HSS, a UK equipment rental firm founded in 1947, just completed one of the more dramatic digital pivots on the enterprise radar: shedding its 130 physical depots to become a pure-play digital…

Sarah Jenkins, Cloud Architect & Algorithm Integration Expert · updated June 12, 2026

The digital pivot: How HSS transformed hire with agentic AI

HSS, a UK equipment rental firm founded in 1947, just completed one of the more dramatic digital pivots on the enterprise radar: shedding its 130 physical depots to become a pure-play digital marketplace that brokers construction tools, fuel, training, and materials between customers and suppliers. The story, told by CEO Tom Shorten to Computer Weekly, isn't a generic "we adopted cloud" tale. It's a candid look at what it takes to rewire a 78-year-old hire business around a single algorithmic hub the team calls "Brenda" — and how the company is now layering agentic AI on top of that foundation to handle customer queries at scale.

The Brenda backbone

Every order at HSS ProService — whether it arrives via the.com portal, a phone call, WhatsApp, or email — funnels into one routing layer. Shorten describes Brenda as a Rubik's Cube sitting in the middle of the business, with five distinct interfaces: supplier, colleague, customer, admin, and tech. The algorithm matches the right product and customer to the right supplier and pushes it into a supplier portal for acceptance. It's effectively a marketplace engine, and the shift paid off quickly. Five years ago, only about 5% of orders went through the website. Today, that figure sits between 40% and 45%, with the rest still arriving through traditional channels that Brenda absorbs.

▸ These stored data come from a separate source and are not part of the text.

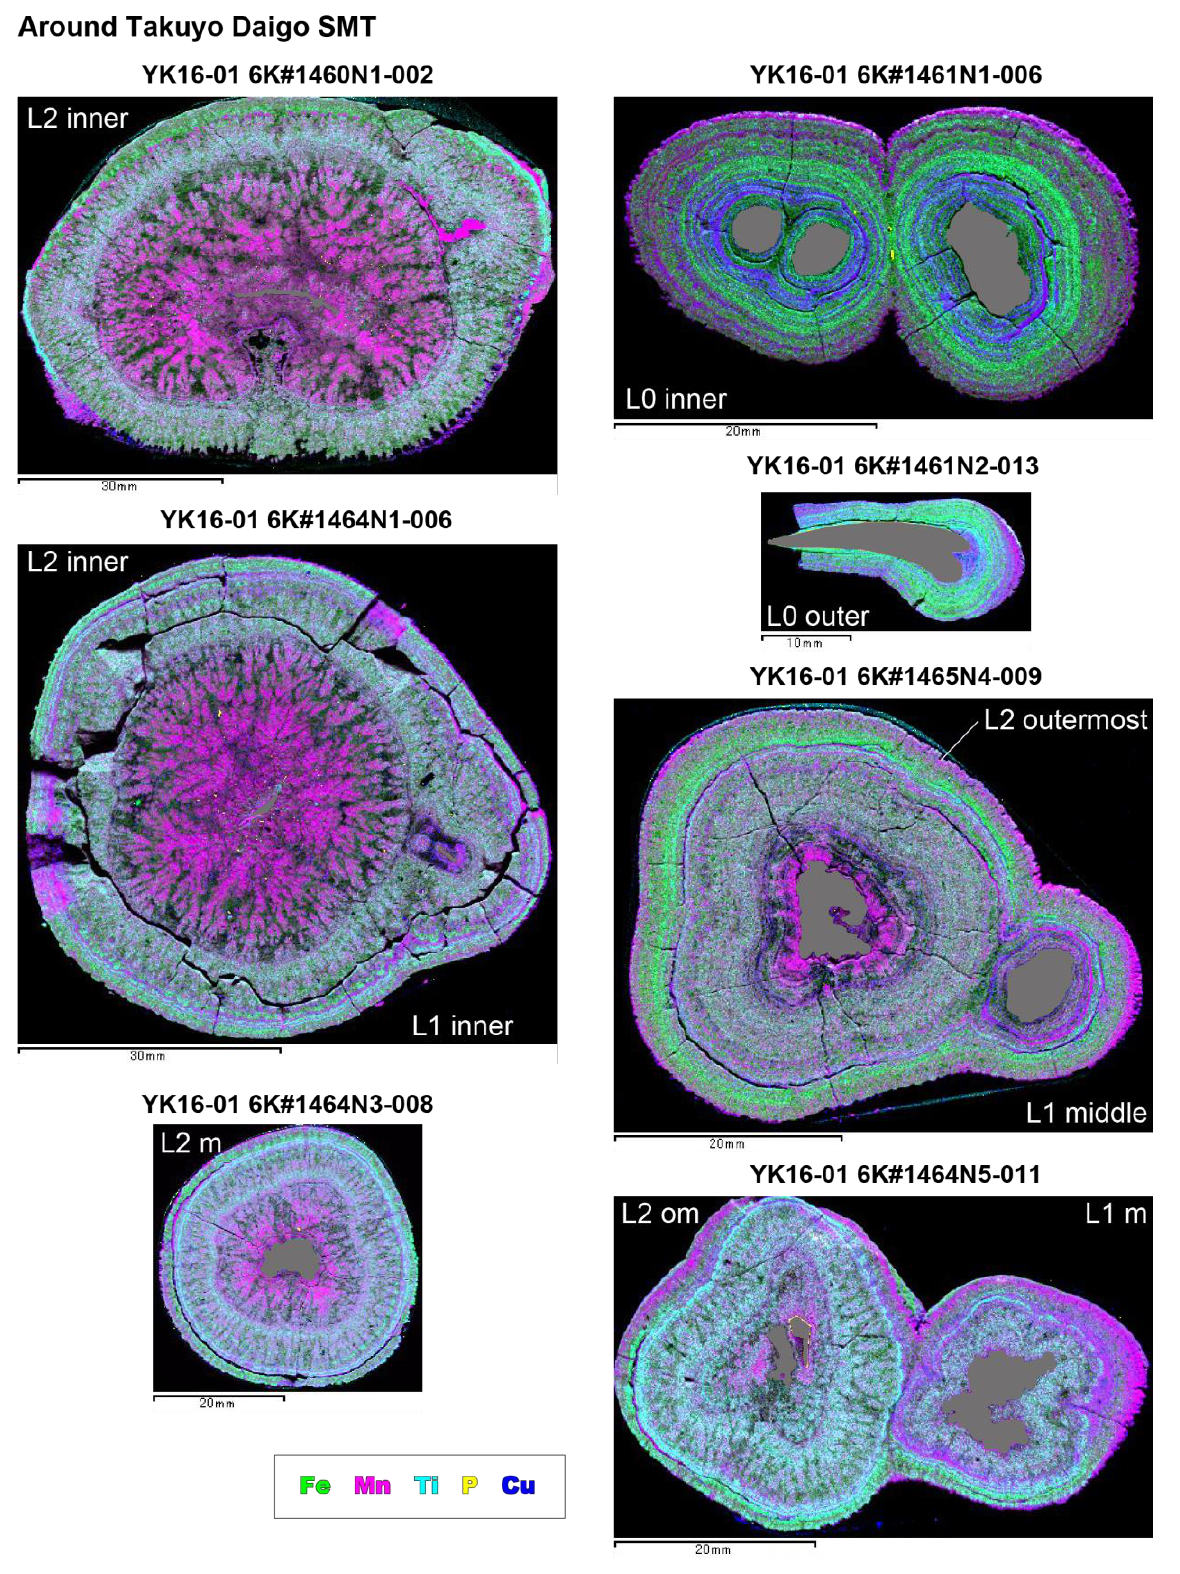
Figure 4. Merged multichemical feature map of the representative samples analyzed in this study. The name of the identified innermost layer around each nucleus is indicated by white text at the corner of panel. The gray field indicates the nucleus(nuclei) of each sample. i: inner; m: middle; o: outer; om: outermost.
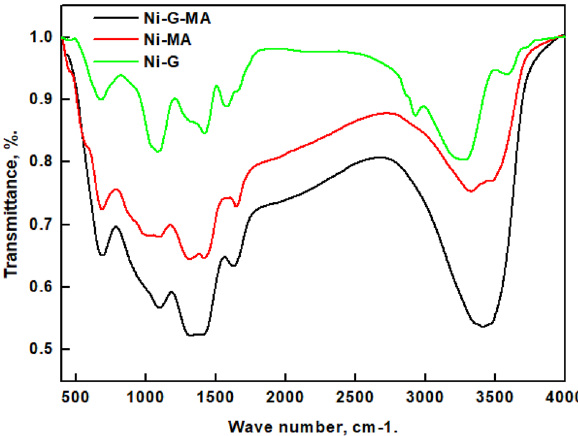
Figure 3. FTIR spectra of copper grafted by Ni-G, Ni-G-MA, and Ni-MA.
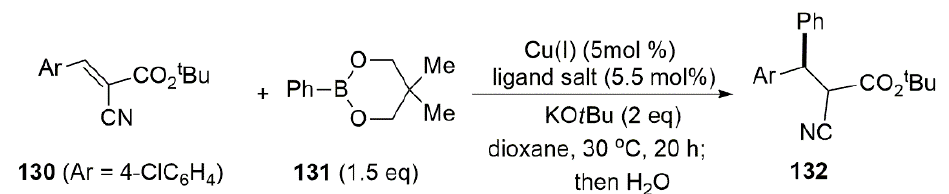
Figure 11. Chiral mono ‐ and bidentate NHC ligands [156].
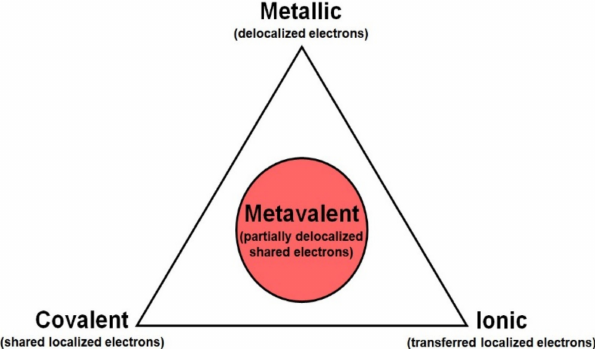
Figure 5. Modified van Arkel bond-type triangle. Ionic, covalent, metallic, and metavalent bondings are shown depending on the degree of electron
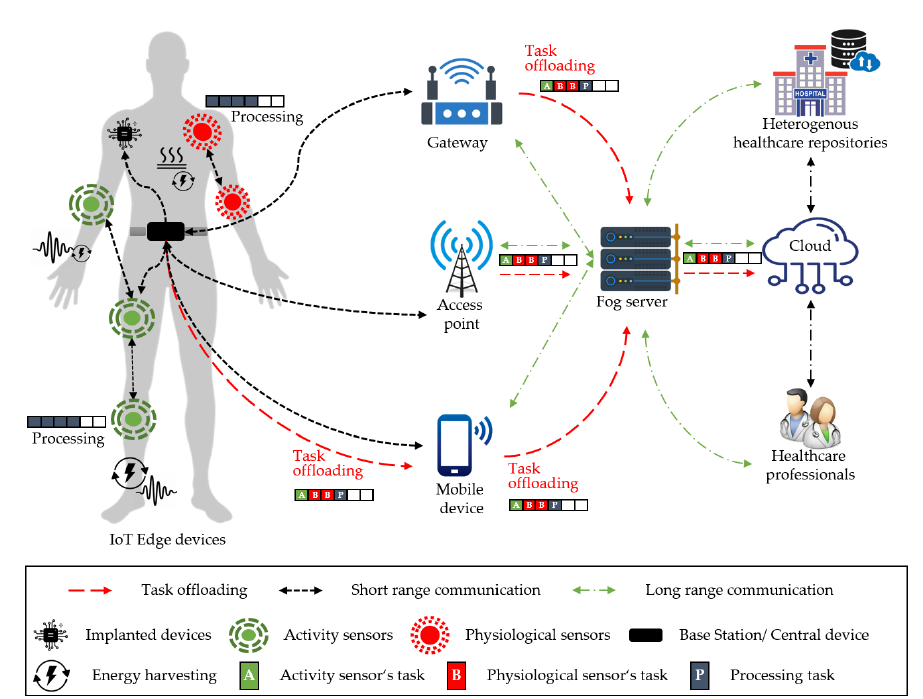
Figure 2. General architecture of an IoMT system based on energy harvesting and with consideration of task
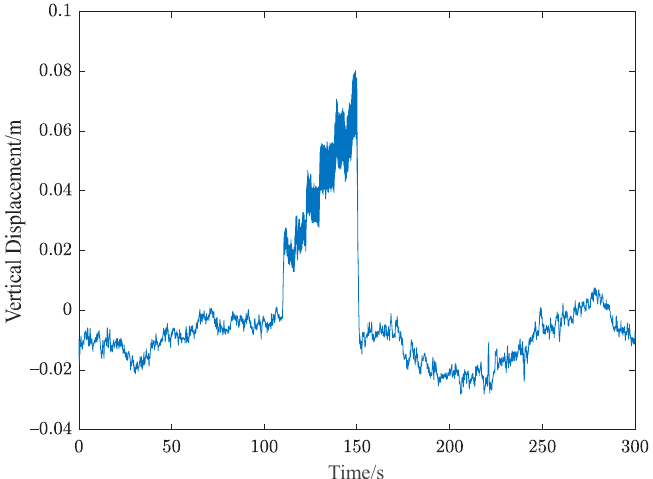
Figure 6. Suntuan River Bridge vertical displacement of GNSS/accelerometer fusion after adding gross errors.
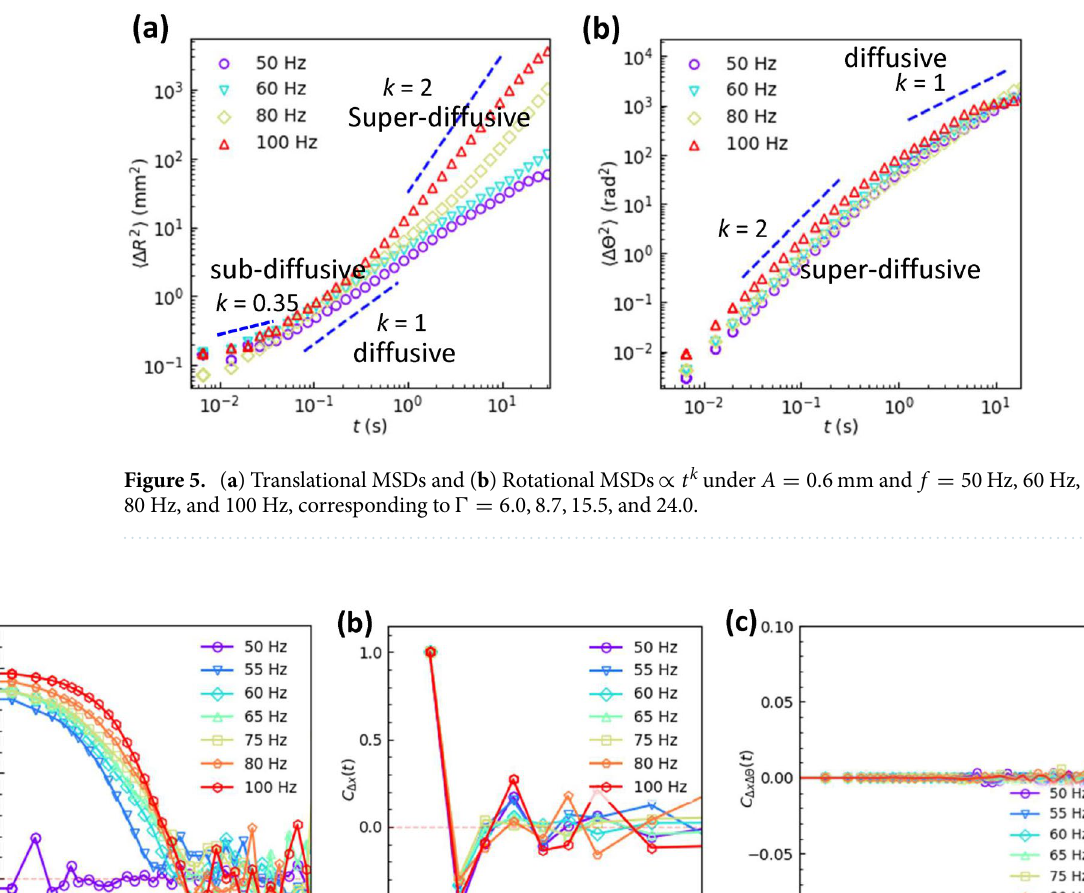
Figure 6. Time autocorrelation functions C ( t ) of the ( a ) translational displacements (cid:31) x and ( b ) angular displacements �θ under various f . ( c ) The cross-correlations of the translational motion and rotational motion. 50 Hz, 60 Hz, 80 Hz, and 100 Hz, corresponding to Ŵ 0.6 mm. f A = =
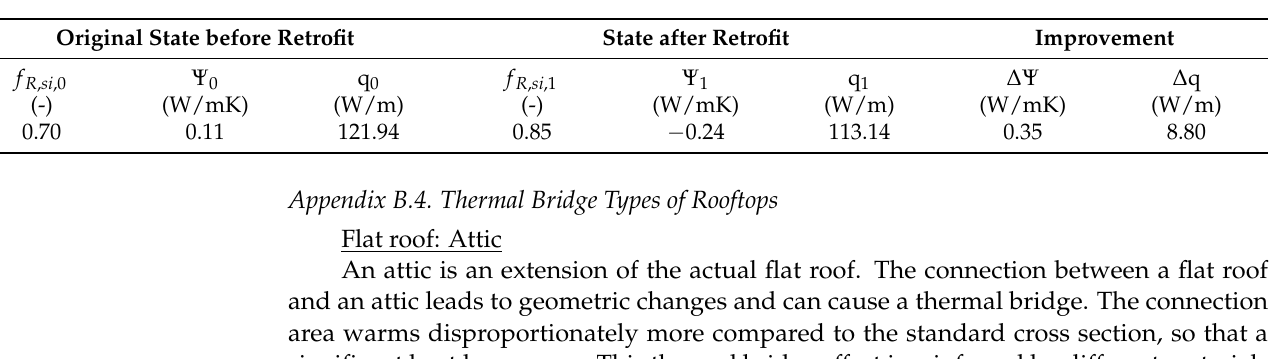
Table A21. Quantifiable results of the thermal bridge retrofit of a roller shutter casing (ThermCad thermal bridge simulation calculation).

For architects evaluating this model, the takeaway is the consolidation pattern: instead of building point-to-point integrations for every channel, you centralize the order graph in a single orchestration layer. That's what made the eventual AI agent deployment tractable — the agents don't need to know about WhatsApp, phone, or web; they just need to plug into Brenda and read state.

From asset-heavy to asset-light

The most underappreciated move is the corporate restructuring. Last October, HSS sold its physical rental operations to a private equity firm and rebranded as HSS ProService, exiting the asset-heavy model entirely. The company now owns no kit. It owns the customer relationship, the supplier network, and the algorithm that connects them. Shorten calls this a Tower One to Tower Two migration: legacy green-screen systems with F-key navigation to a modern orchestration platform.

For practitioners, this is a useful counter-narrative to the "AI will save your business" hype cycle. The agentic layer at HSS is the visible feature, but the work underneath — getting 40% of orders onto a digital channel first — is the actual prerequisite. Drop AI agents into a business where the order graph is still paper-based, and you're automating chaos rather than resolving it.

What to watch next

The agentic AI rollout is the part still in motion. Shorten frames it as agents resolving customer queries, which suggests a tier-one deflection play rather than full autonomous orchestration. For anyone scoping similar deployments, the practical questions are obvious: where does the agent hand off to Brenda versus a human? What's the supplier-side acceptance latency once an agent is in the loop? And how do you instrument the marketplace algorithm so the agent has trustworthy state to act on? HSS isn't publishing those answers yet, but the architectural pattern is unambiguous — centralize the routing, then automate the edges.